Voeux 2025: entre finitude et espérance
Roger Gil. Billet éthique, 30 décembre 2024, 153
L’être humain peut-il être encombré par sa propre vie ? La vie naît, puis s’étire et s’éteint. Elle peut être parcourue d’obstacles, que l’on appelle des accidents ou des maladies qui rappellent l’être humain à ses limites, celles qui enserrent une vie biologique certes complexe mais fragile par sa complexité. L’harmonie du corps vivant, du corps vécu nécessite le silence des organes, l’efficacité des membres qui permettent d’agir dans le monde, l’intégrité des perceptions qui infusent le monde en nous, la préservation du cerveau sans lequel nous ne pouvons pas, nous ne saurions pas ressentir, penser, parler, agir. L’être humain perçoit cependant qu’il est davantage encore que la somme d’organes, de membres et d’un cerveau. Il perçoit en lui une unité qui transcende ce conglomérat biologique et quand tout va bien, il en vient à oublier que sa vie sur terre s’appuie sur ce conglomérat biologique. Et à ce titre, l’être humain est exposé aux aléas de son espace corporel, ceux qui, d’un bout à l’autre de la vie, à n’importe quel âge, par maladie, par accident, viennent infléchir, briser, suspendre la propulsion de la vie vers l’avant.
Propulsion vers l’avant mais jusqu’où ? Ce terme circonscrit le deuxième horizon de fragilité de la vie, celui-là même qui indique le terme de l’espace linéaire du temps, du temps numérique, du temps compté, du temps mesuré. Tel est l’horizon de la finitude qui rappelle que toute vie va nécessairement vers ses moments ultimes.

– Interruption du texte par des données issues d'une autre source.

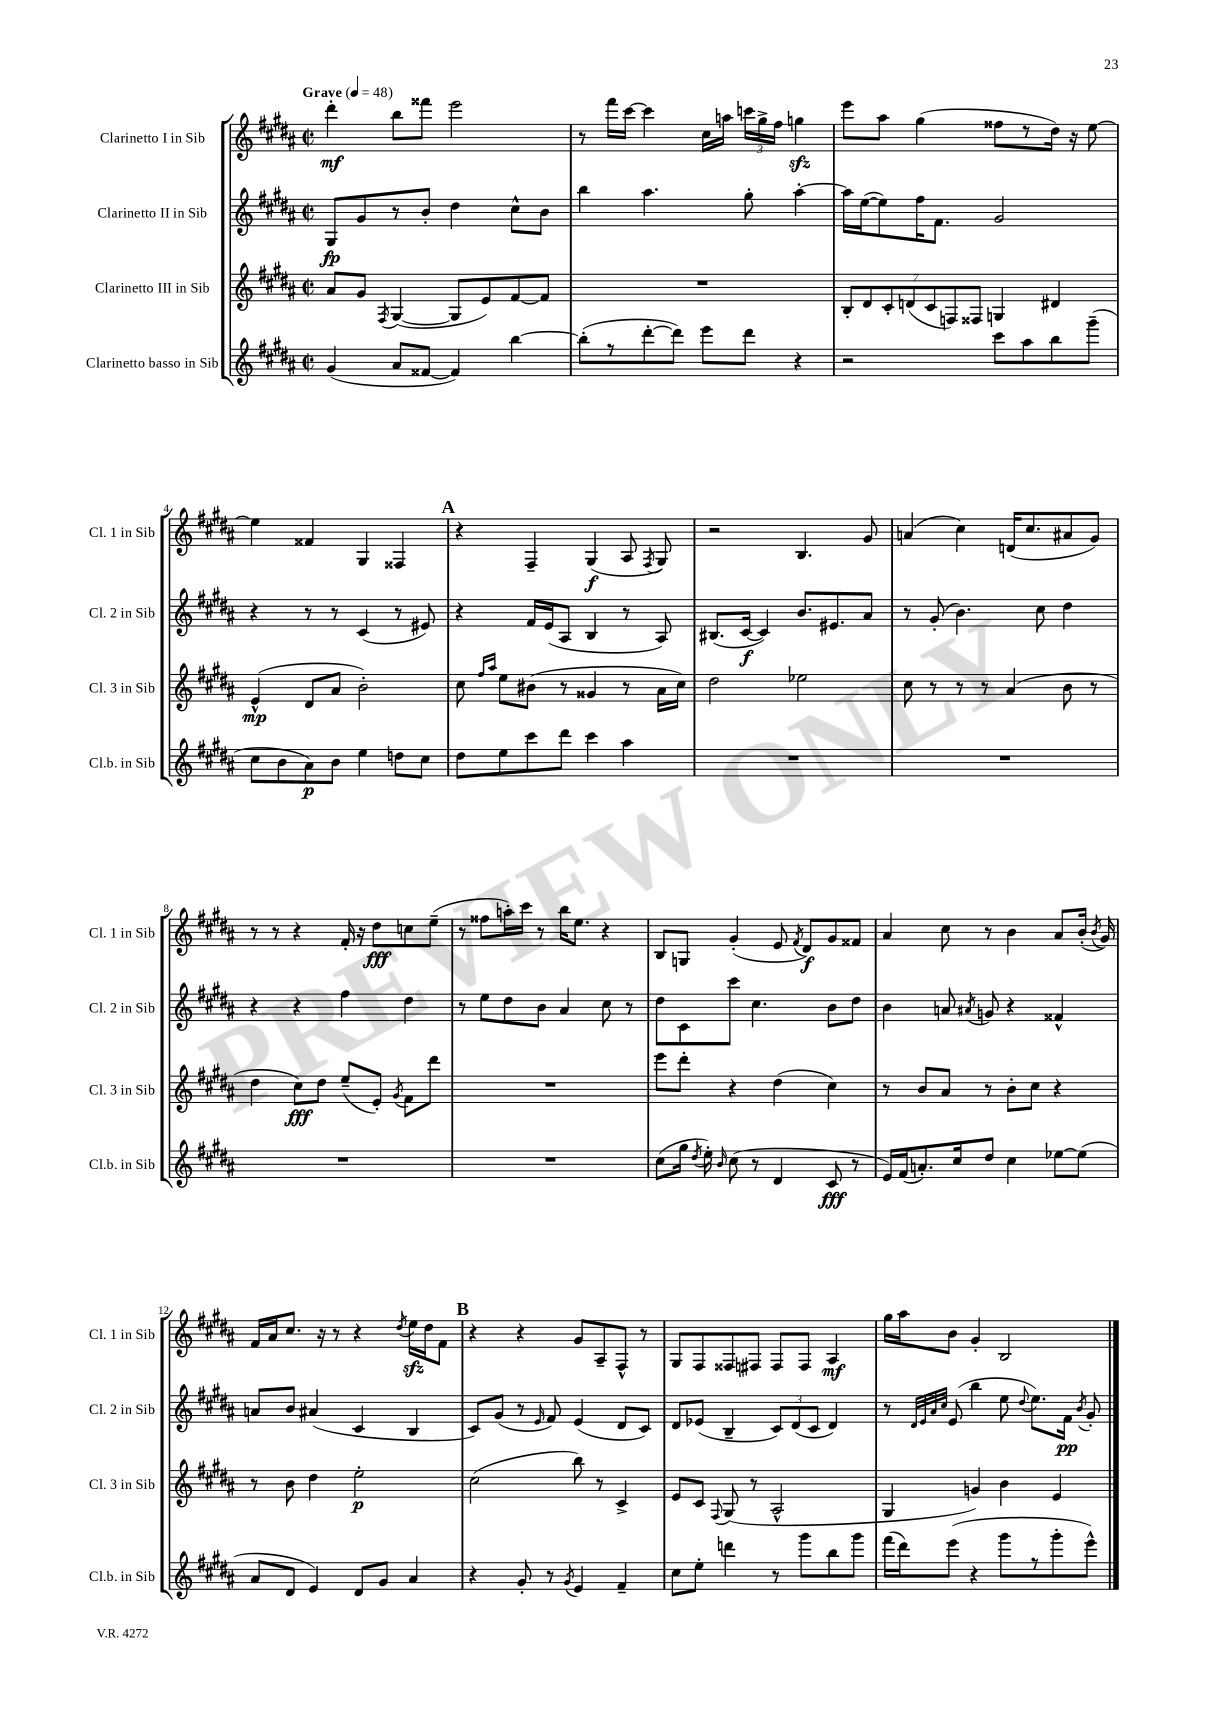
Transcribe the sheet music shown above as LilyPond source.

<<
\new StaffGroup <<
\new Staff = "s0" \with { instrumentName = "Clarinetto I in Sib" shortInstrumentName = "Cl. 1 in Sib" } {
    \clef treble \key b \major \defaultTimeSignature \time 2/2 \tempo "Grave" 4 = 48
    \autoBeamOff dis'''4-.\mf b''8[ fisis'''8] e'''2 |
    r8 fis'''16[ cis'''16]~ cis'''4 cis''16[ a''16] \tuplet 3/2 { c'''16[ gis''16-> fis''16] } g''4\sfz |
    e'''8[ ais''8] gis''4( fisis''8[ r8 dis''16]) r16 e''8~ |
    e''4 fisis'4 gis4 fisis4 |
    \mark \markup { \bold "A" } r4 fis4-- gis4\f( ais8 \acciaccatura { fis8 } gis8) |
    r2 b4. gis'8 |
    a'4( cis''4) d'16[( cis''8. ais'8 gis'8]) |
    r8 r8 r4 fis'16-. r16 dis''8[\fff c''8 e''8]--( |
    r8 fisis''8[ a''16-.) cis'''16] r8 b''16[ e''8.] r4 |
    b8[ g8] gis'4-.( e'8 \acciaccatura { fis'8 } dis'8[\f) gis'8 fisis'8] |
    ais'4 cis''8 r8 b'4 ais'8[ b'16]-.( \acciaccatura { b'8 } gis'16) |
    fis'16[ ais'16 cis''8.] r16 r8 r4 \acciaccatura { dis''8 } e''16[\sfz dis''16 fis'8] |
    \mark \markup { \bold "B" } r4 r4 gis'8[ ais8-- fis8]-^ r8 |
    gis8[ fis8 fisis8 fis8] fis8[ fis8] ais4\mf |
    gis''16[ ais''16 b'8] gis'4-. b2 \bar "|." |
}
\new Staff = "s1" \with { instrumentName = "Clarinetto II in Sib" shortInstrumentName = "Cl. 2 in Sib" } {
    \clef treble \key b \major \defaultTimeSignature \time 2/2
    \autoBeamOff gis8[\fp gis'8 r8 b'8]-. dis''4 cis''8[-^ b'8] |
    b''4 ais''4. gis''8-. ais''4~-. |
    ais''16[ e''16~( e''8) fis''16 fis'8.] gis'2 |
    r4 r8 r8 cis'4( r8 eis'8) |
    \mark \markup { \bold "A" } r4 fis'16[ e'16( ais8] b4 r8 ais8) |
    bis8.[( cis'16]~\f cis'4) b'8.[ eis'8. ais'8] |
    r8 gis'8-.( b'4.) cis''8 dis''4 |
    r4 r4 fis''4 dis''4 |
    r8 e''8[ dis''8 b'8] ais'4 cis''8 r8 |
    dis''8[ cis'8 cis'''8] cis''4. b'8[ dis''8] |
    b'4 a'8 \acciaccatura { ais'8 } g'8 r4 fisis'4-^ |
    a'8[ b'8] ais'4( cis'4 b4 |
    \mark \markup { \bold "B" } cis'8[) gis'8]( r8 \grace { e'16 } fis'8) e'4( dis'8[ cis'8]) |
    dis'8[ ees'8]( b4-- \tuplet 3/2 { cis'8[) dis'8( cis'8] } dis'4) |
    r8 \grace { dis'32[ e'32 ais'32 cis''32] } e'8( b''4 e''8 \appoggiatura { dis''8 } e''8.[) fis'16]\pp \acciaccatura { b'8 } gis'8-. \bar "|." |
}
\new Staff = "s2" \with { instrumentName = "Clarinetto III in Sib" shortInstrumentName = "Cl. 3 in Sib" } {
    \clef treble \key b \major \defaultTimeSignature \time 2/2
    \autoBeamOff ais'8[ gis'8] \acciaccatura { fis8 } gis4~( gis8[ e'8) fis'8~ fis'8] |
    R1 |
    \tuplet 7/4 { b8[-. dis'8 cis'8-. d'8( cis'8 f8) fisis8] } g4 dis'4 |
    e'4-^\mp( dis'8[ ais'8] b'2-.) |
    \mark \markup { \bold "A" } cis''8 \grace { fis''16[ ais''16] } e''8[ bis'8]( r8 gisis'4 r8 ais'16[ cis''16]) |
    dis''2 ees''2 |
    cis''8 r8 r8 r8 ais'4( b'8 r8 |
    dis''4 cis''8[\fff) dis''8] e''8[--( e'8]-.) \acciaccatura { gis'8 } fis'8[ dis'''8] |
    R1 |
    e'''8[ dis'''8]-. r4 dis''4( cis''4) |
    r8 b'8[ ais'8] r8 b'8[-. cis''8] r4 |
    r8 b'8 dis''4 e''2-.\p |
    \mark \markup { \bold "B" } cis''2( b''8) r8 cis'4-> |
    e'8[ cis'8] \appoggiatura { fis8 } gis8( r8 ais2-^ |
    gis4 g'4) b'4 e'4 \bar "|." |
}
\new Staff = "s3" \with { instrumentName = "Clarinetto basso in Sib" shortInstrumentName = "Cl.b. in Sib" } {
    \clef treble \key b \major \defaultTimeSignature \time 2/2
    \autoBeamOff gis'4( ais'8[ fisis'8]~ fisis'4) b''4~ |
    b''8[-.( r8 dis'''8~-. dis'''8]) e'''8[ dis'''8] r4 |
    r2 cis'''8[ ais''8 b''8 gis'''8]--( |
    cis''8[ b'8 ais'8\p) b'8] e''4 d''8[ cis''8] |
    \mark \markup { \bold "A" } dis''8[ e''8 cis'''8 dis'''8] cis'''4 ais''4 |
    R1 |
    R1 |
    R1 |
    R1 |
    cis''8[( gis''16] \acciaccatura { dis''8 } e''16-.) \grace { b'16 } cis''8( r8 dis'4 cis'8\fff r8 |
    e'16[) fis'16( a'8.-.) cis''16 dis''8] cis''4 ees''8[~ ees''8]( |
    ais'8[ dis'8] e'4) dis'8[ gis'8] ais'4 |
    \mark \markup { \bold "B" } r4 gis'8-. r8 \acciaccatura { gis'8 } e'4 fis'4-- |
    cis''8[ e''8]-. d'''4 r8 gis'''8[ b''8 gis'''8] |
    fis'''16[( dis'''16) e'''8]( r4 gis'''8[ r8 gis'''8-. e'''8]-^) \bar "|." |
}
>>
>>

Alors, pourquoi fêter le passage à une nouvelle année ? Est-ce pour trouver dans les boucles circulaires et répétées des saisons, l’impression de recommencements renouvelés qui masqueraient la fuite du temps ? Est-ce pour se réconforter d’avoir obtenu une année de plus dans le temps de vie qui nous est crédité ? Où serait-ce plutôt un moment choisi, hors du temps linéaire, un moment choisi comme une parcelle d’éternité pour colorer la vie d’une espérance. C’est peut-être ce que suggèrent les vœux échangés. Ils n’empêchent ni la maladie, ni l’accident, ni les guerres. Mais ils dissolvent pour quelques instants la maladie, l’accident dans le présent d’une vie dont les aléas sont partagés. Car les aléas de la vie sont la vie à condition que demeure entre tous les humains, jeunes, vieux, malades, bien-portants, pauvres et moins pauvres, le sentiment d’appartenance à une commune humanité et d’une commune dépendance à la vie biologique. Les vœux disent ainsi l’attention que les êtres humains se portent les uns aux autres ; ils disent à leur manière ce sentiment d’une humanité partagée qui en dépit de sa fragilité, en dépit de sa finitude, dit son espérance de suppléments de vie dont le présent continué porte témoignage. Cette espérance peut aussi procéder de la conviction que le destin de l’être humain ne peut être enfermé dans les limites de la vie biologique. La mémoire atteste déjà de la présence d’êtres disparus. Pour certains la vie demeure tant qu’elle vit dans la mémoire d’autrui. Pour d’autres l’espérance dit aussi la foi en une vie qui quitte le corps mais qui mystérieusement ne s’éteint pas.